[BEGIN Extracted material]
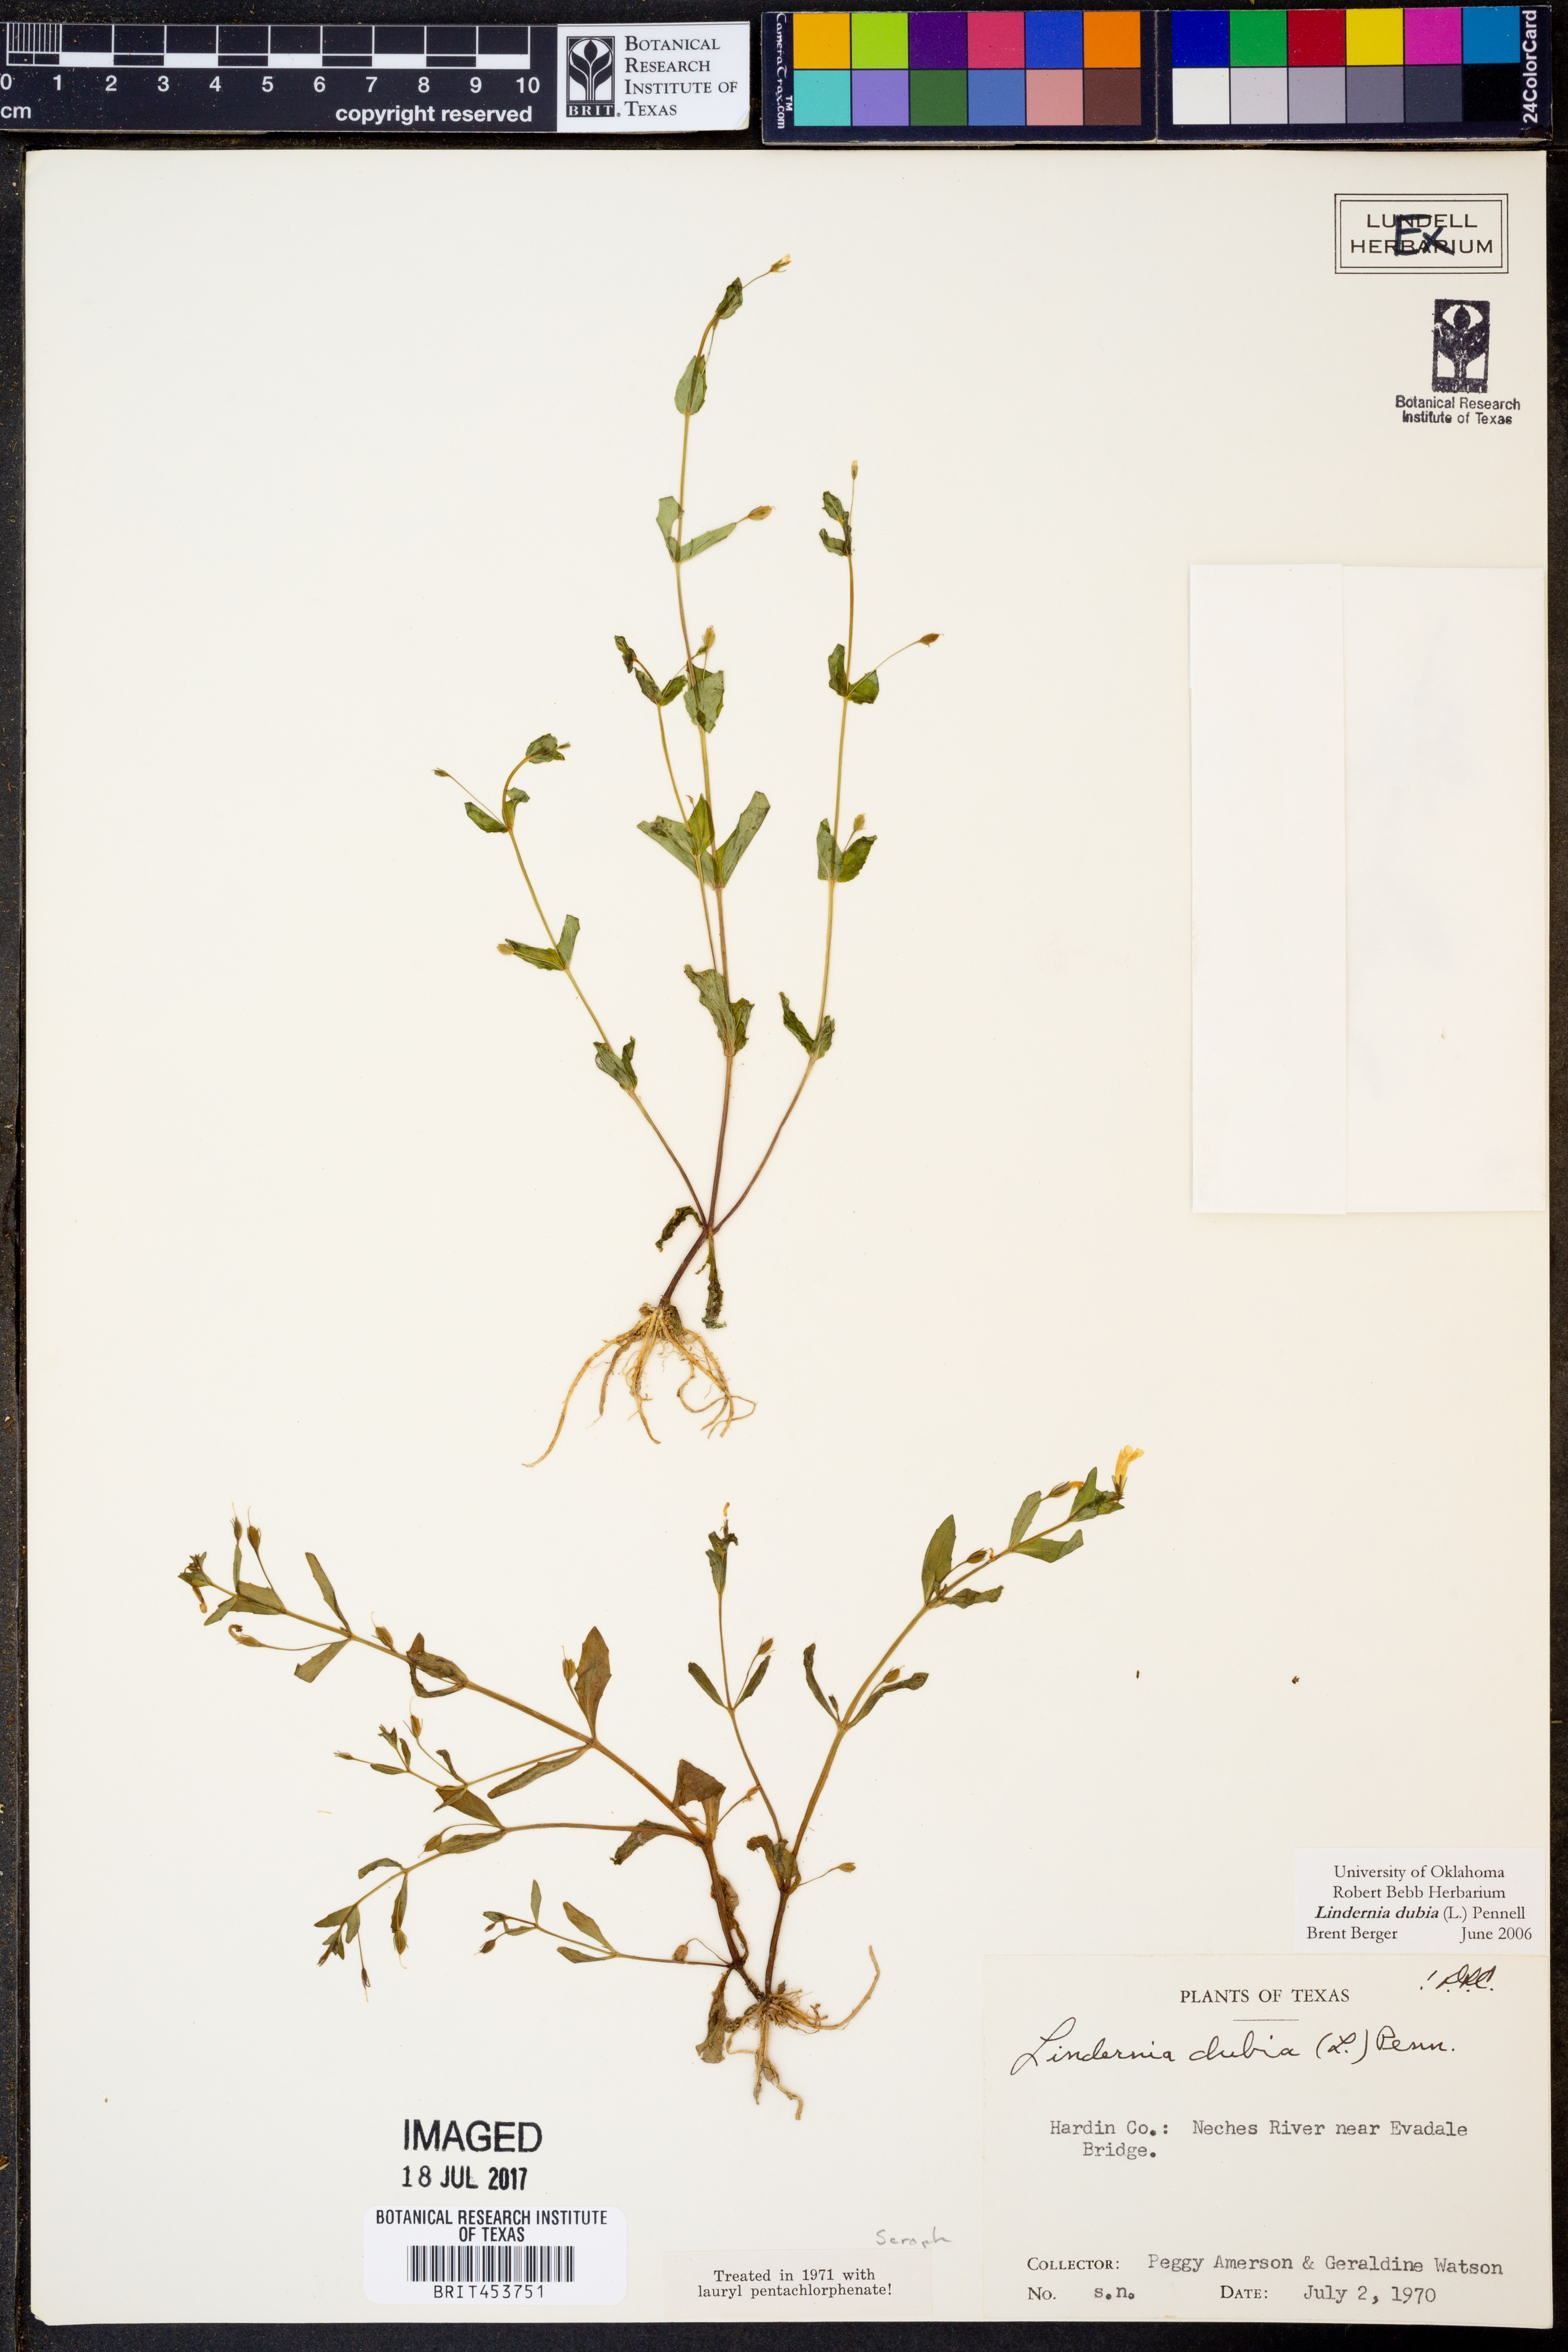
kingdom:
[END Extracted material]
[BEGIN Extracted material]
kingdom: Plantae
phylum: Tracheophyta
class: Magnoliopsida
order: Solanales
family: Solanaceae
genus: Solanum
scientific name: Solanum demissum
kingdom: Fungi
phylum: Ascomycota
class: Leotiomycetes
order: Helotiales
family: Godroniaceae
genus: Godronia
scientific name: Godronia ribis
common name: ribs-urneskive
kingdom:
[END Extracted material]
## [Exercise objective]
Which lines of the items contain the word "name"? Report each of them in full, and count a match only when the case agrees.

## [Result]
scientific name: Solanum demissum
scientific name: Godronia ribis
common name: ribs-urneskive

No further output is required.